I was surprised to notice before the screening of Casuistry last night at the Cinematheque a series of pamphlets spread out on a counter -- pamphlets for PETA and other organisations with titles like "What's Wrong with Dairy?," "What's Wrong with Leather," "Pet Shops and Puppy Mills," and "Factory Farming." Had some protesters made demands that such material be made available? I asked Kier-la (pronounced, by the way, "Kayla"), and she said no. Aware of the controversy of the film, which has drawn bomb threats, death threats, and strenuous protests at other venues, she decided to act preemptively and put a table of material outside, to make clear to any protesters who came that she was not their enemy and that the festival shared in their concerns. No one showed, and so she brought the pamphlets indoors; either the event occured below the animal-rights-groups radar, or enough of them have finally seen the film to understand that there is nothing in it for them to be upset about. (It may also be possible that enough time has elapsed that people just don't care anymore -- all public hysterias have their best-before dates). I'd asked Zev Asher about the protests, which targeted him and his film as much as Power: which side of the story left him more uncomfortable, the animal rights activists or Power? Now that I've finally seen the film can I actually appreciate his answer: "The animal rights activists make me more uncomfortable because I don't understand their motives. The film serves their cause very well. They are simply too closed-minded to see it in that regard. Jesse Power made me a bit uncomfortable at first but that was due to the media's portrayal of him as some sort of serial killer in the making. Once I got to know him a bit, everything was fine. He's a nice guy, despite what he did in the past..."

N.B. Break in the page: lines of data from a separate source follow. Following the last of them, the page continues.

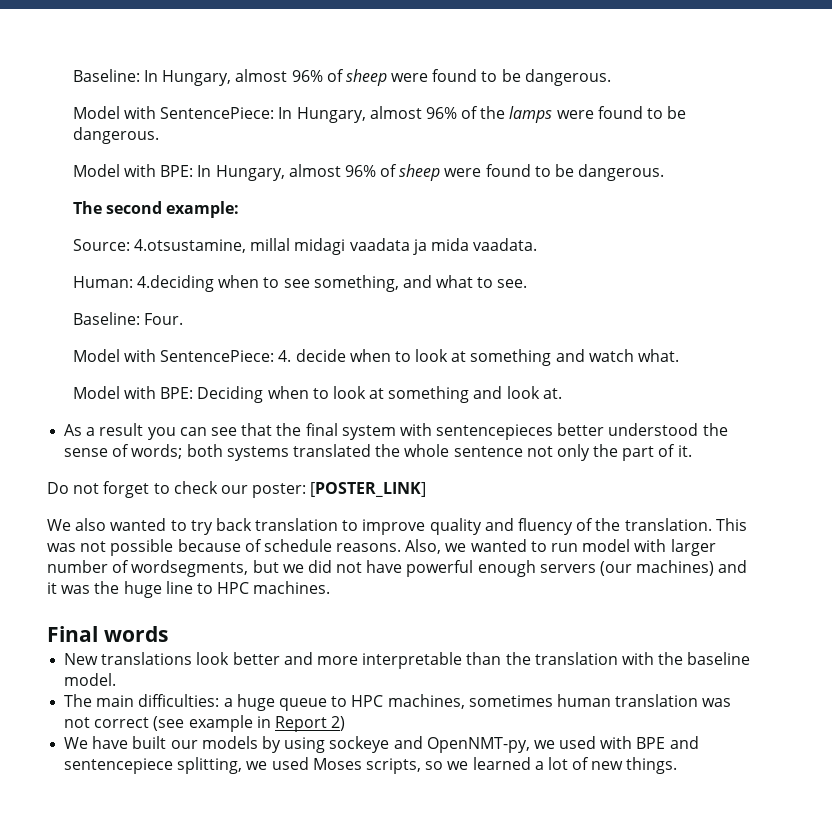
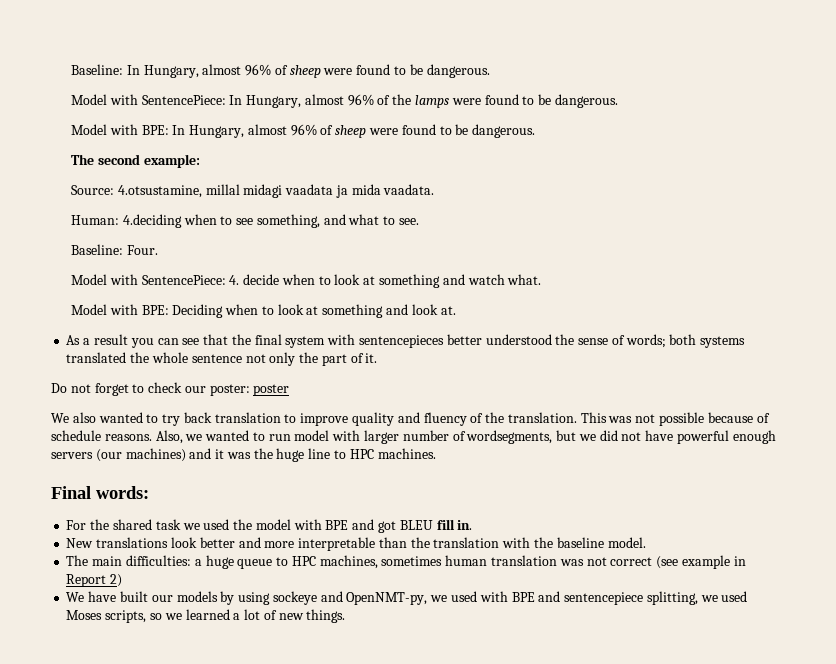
[310,482,427,497] [POSTER_LINK] -> [253,384,290,396] poster
[103,626,168,642] words -> [96,486,149,499] [66,519,473,533] words: // For the shared task we used the model with BPE and got BLEU fill in.

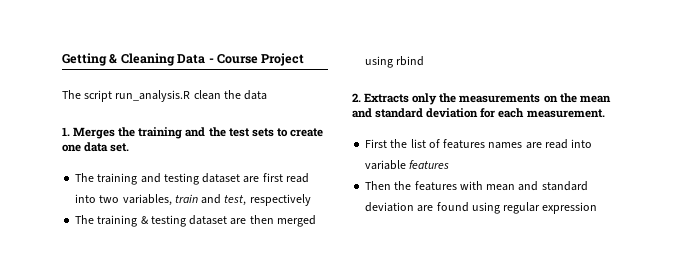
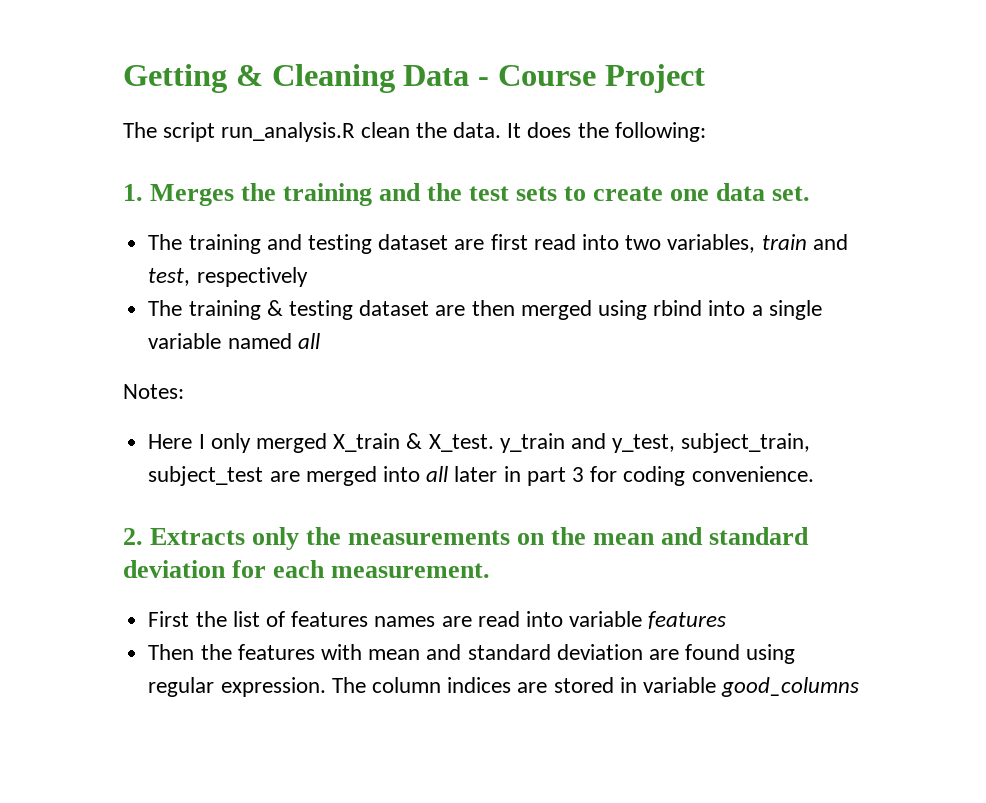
[244,90,268,100] data -> [453,122,706,142] data. It does the following:
(425, 61) none -> [708,300,822,320] [148,333,320,349] [123,384,184,399] [148,433,811,453] [148,466,814,486] into a single variable named all // Notes: // Here I only merged X_train & X_test. y_train and y_test, subject_train, subject_test are merged into all later in part 3 for coding convenience.
[542,202,598,214] expression -> [220,677,860,697] expression. The column indices are stored in variable good_columns

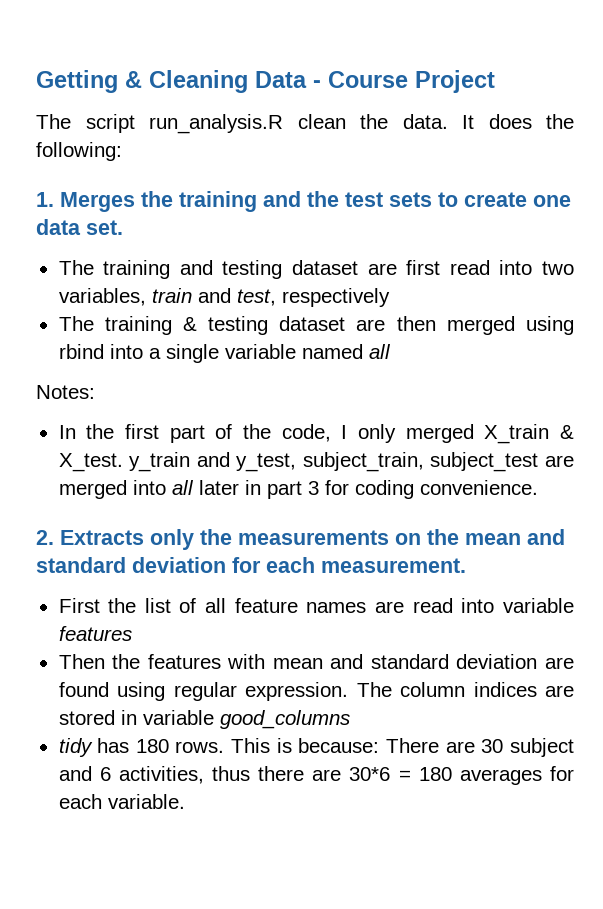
[148,434,193,449] Here -> [58,424,331,443] In the first part of the code,
[291,611,369,627] features -> [205,598,298,613] all feature
(860, 687) none -> [58,738,574,757] [58,766,574,785] [58,794,185,809] // tidy has 180 rows. This is because: There are 30 subject and 6 activities, thus there are 30*6 = 180 averages for each variable.

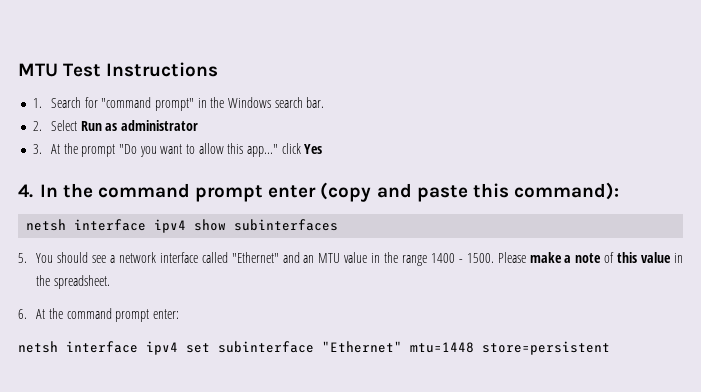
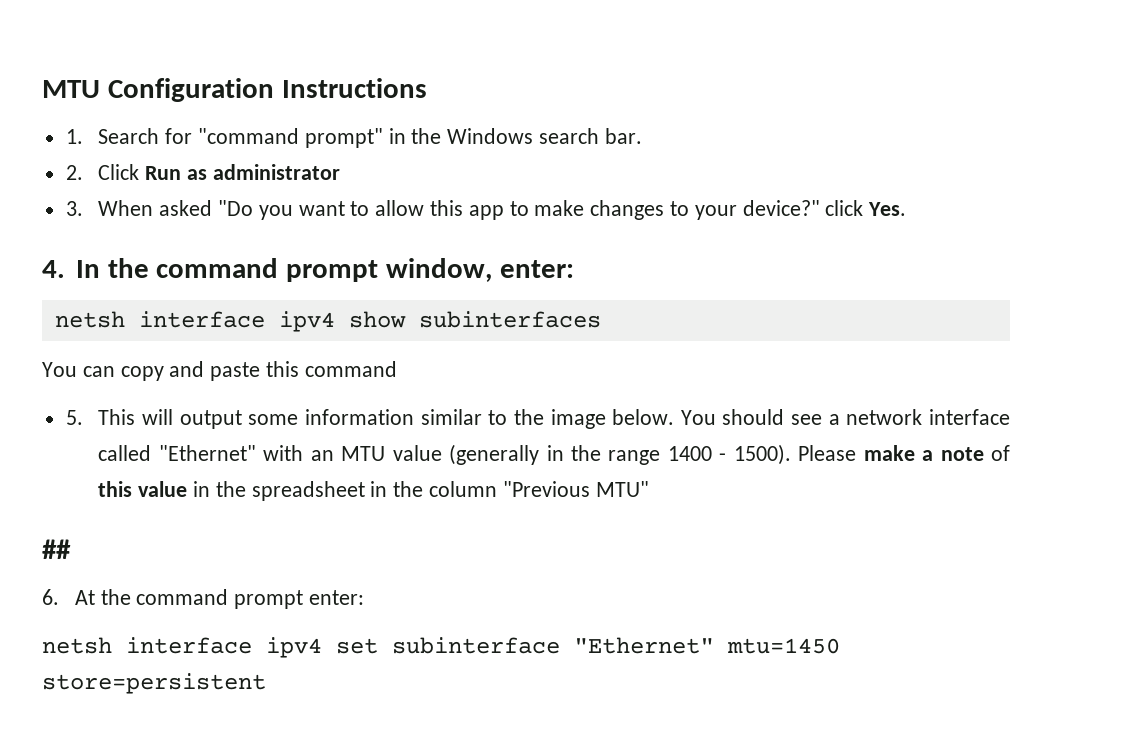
[18,63,102,77] MTU Test -> [42,78,274,102] MTU Configuration
[51,120,78,131] Select -> [98,164,140,180] Click
[51,143,116,157] At the prompt -> [98,200,213,216] When asked
[246,143,323,157] app..." click Yes -> [468,200,907,220] app to make changes to your device?" click Yes.
[268,182,619,202] enter (copy and paste this command): -> [386,258,574,282] window, enter:
[18,253,27,263] 5. -> [42,361,397,381] [65,409,675,429] You can copy and paste this command // 5. This will output some information similar to the image below.
[282,252,300,263] and -> [263,445,304,461] with
(368, 257) none -> [449,444,540,465] (generally
[466,253,494,263] 1500. -> [733,444,791,465] 1500).
[53,275,110,289] spreadsheet. -> [251,481,649,501] [42,539,71,559] spreadsheet in the column "Previous MTU" // ##
[410,342,474,353] mtu=1448 -> [727,638,840,654] mtu=1450

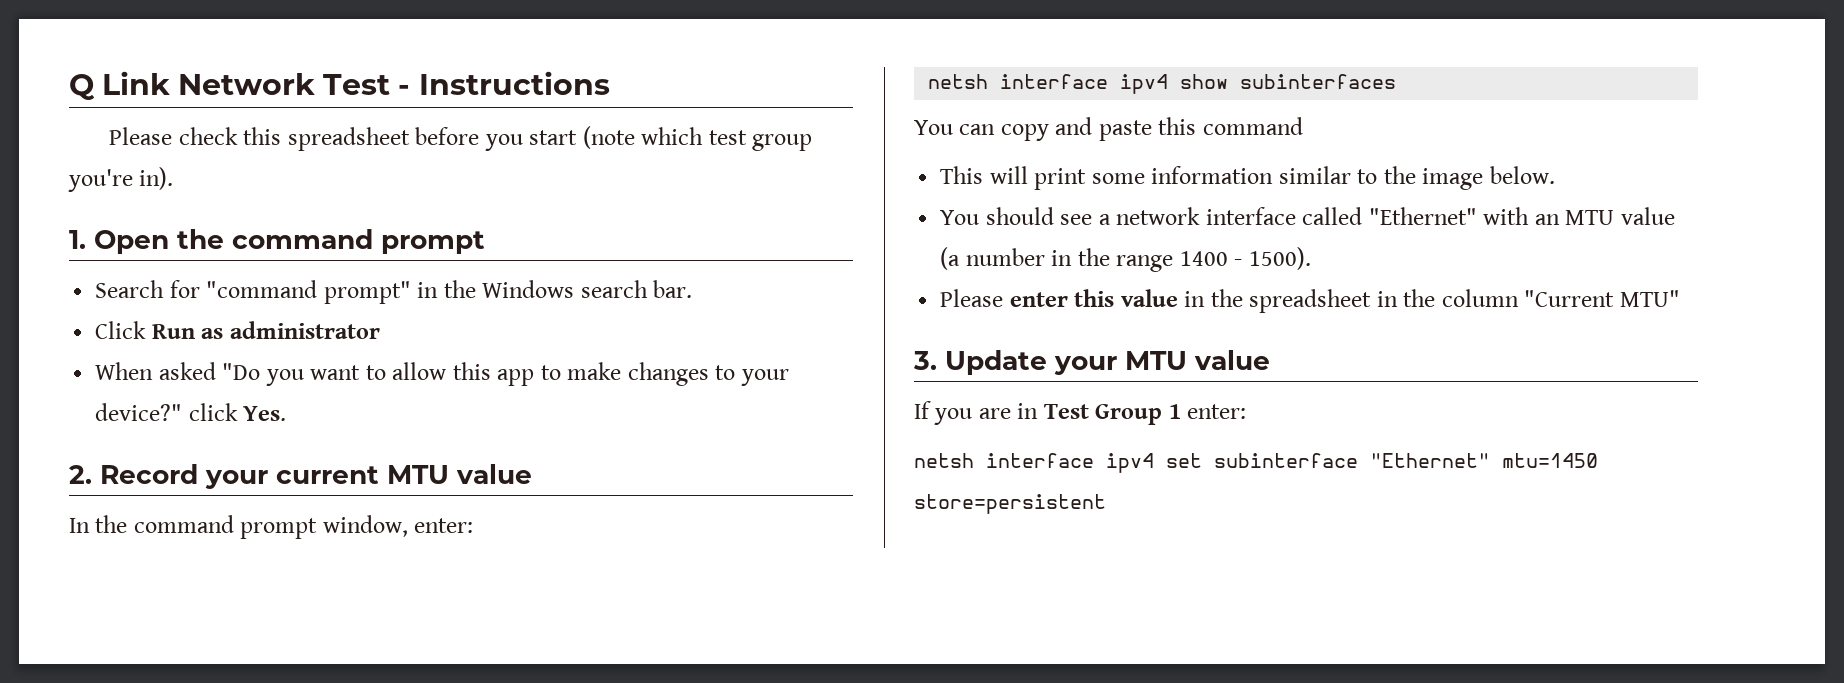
[42,78,427,102] [65,129,83,144] MTU Configuration Instructions // 1. -> [69,71,610,100] [109,126,812,151] [68,167,174,192] [69,229,485,254] Q Link Network Test - Instructions // Please check this spreadsheet before you start (note which test group you're in). // 1. Open the command prompt //
[65,165,83,180] 2. -> (693, 289) none
[65,201,83,216] 3. -> (380, 330) none
[42,260,65,278] 4. -> [69,464,532,489] 2. Record your current MTU value //
[65,410,83,425] 5. -> (1303, 126) none
[179,410,242,429] output -> [1034,168,1087,190] print
(675, 417) none -> (1555, 175) //
[449,444,540,465] (generally -> [940,247,1045,270] (a number
[798,445,1011,461] Please make a note of -> [940,289,1068,307] // Please enter
[502,481,590,497] "Previous -> [1524,290,1615,307] "Current
[42,539,71,559] [42,589,304,609] ## // 6. At the command prompt -> [913,350,1270,375] [914,401,1181,425] 3. Update your MTU value // If you are in Test Group 1

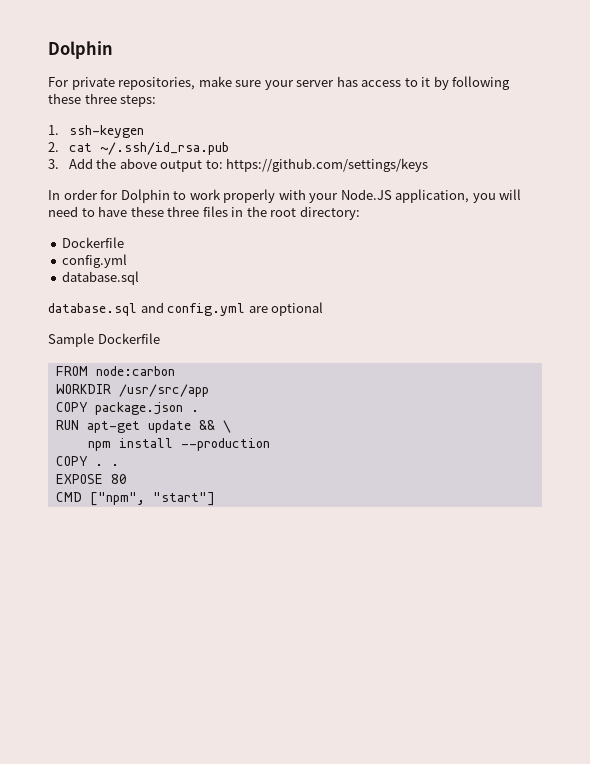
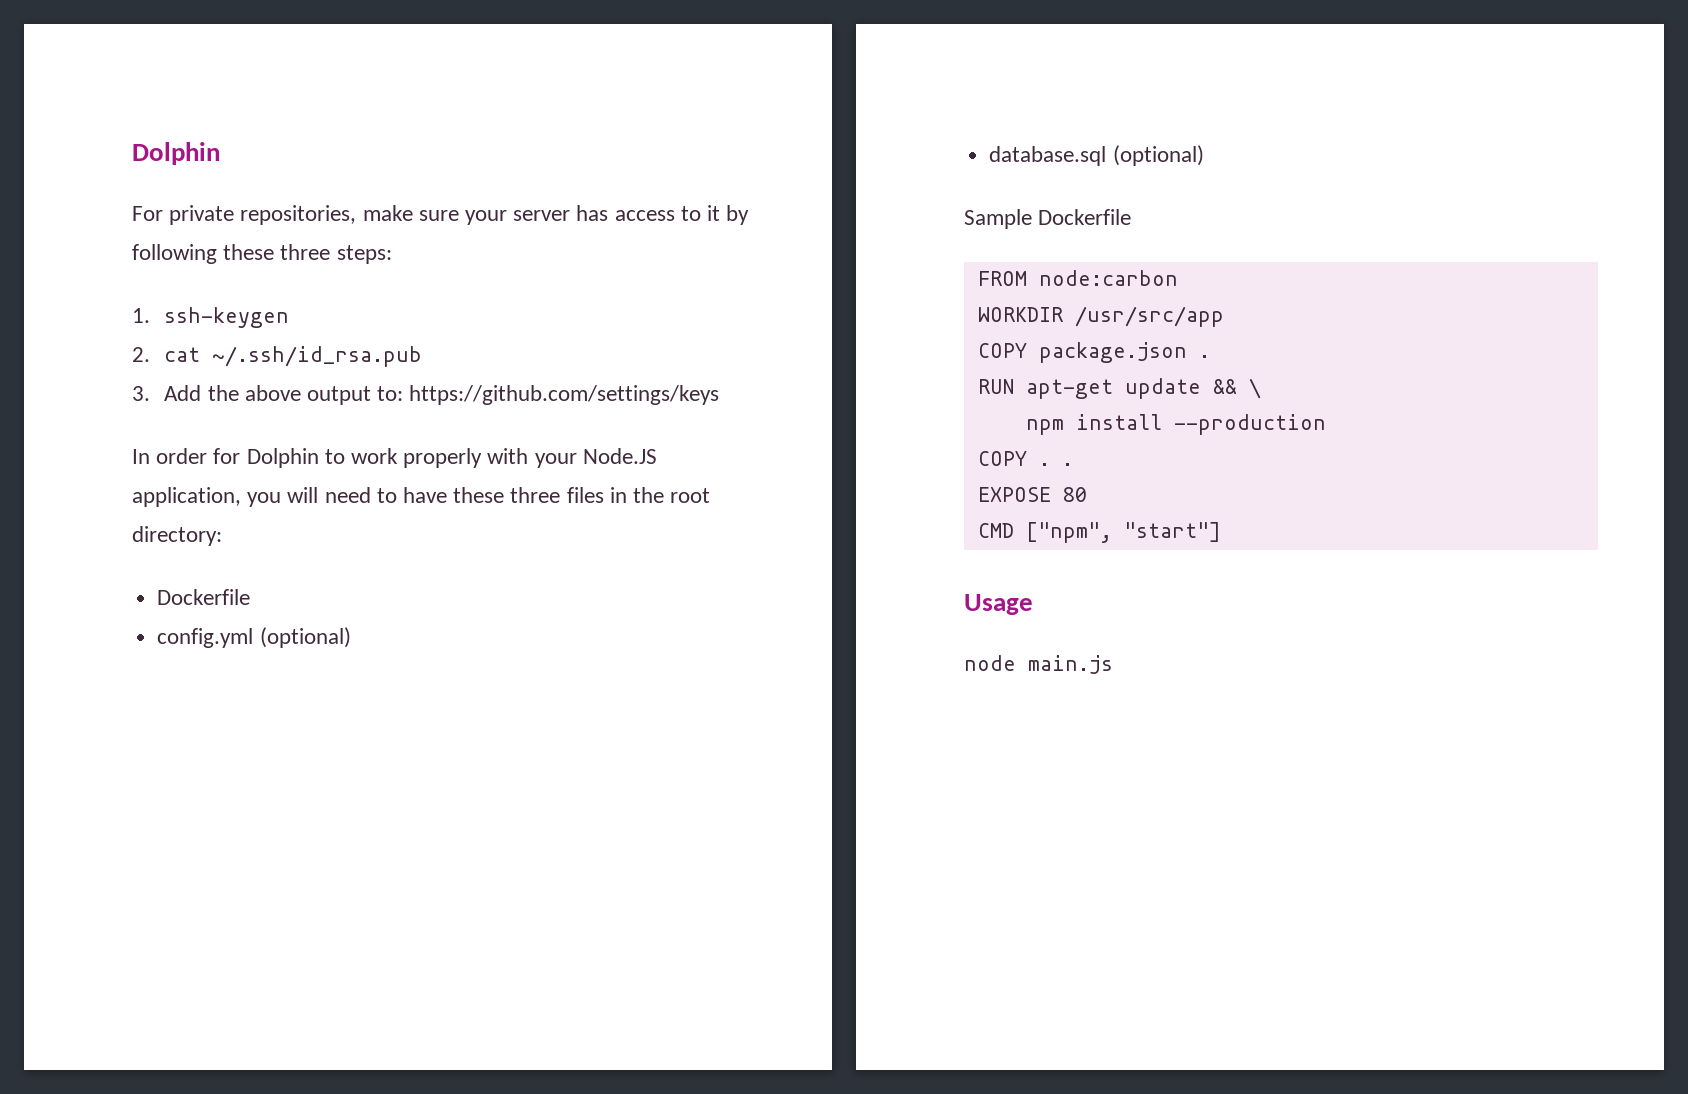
[62,271,140,285] [48,302,324,316] // database.sql // database.sql and config.yml are optional -> [259,627,351,648] [989,145,1204,166] (optional) // database.sql (optional)
(215, 499) none -> [964,594,1033,615] [964,655,1113,674] // Usage // node main.js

Casuistry is not a particularly easy film to watch, but it's a morally serious inquiry into our nature that provides ample fuel for thought. People kill things, and sometimes do it very cruelly; however wrong Power's actions were, the conclusion Casuistry forces us to draw is that he intended the action in the spirit of serious moral inquiry. He's a confused young man with an intense conscience, not an evil pet-killer with none; Zev Asher has managed to undo some of the hysteria that greeted the case and to ask precisely those questions which motivated Power in the first place, and they're things all of us should contemplate. Thanks to Kier-la for having brought the film to Vancouver (I'll miss Cinemuerte! ...And never yet have I won a DVD draw!), thanks to Zev Asher for having assented to the interview (good luck in Venice!) and thanks to Terminal City for having published my piece!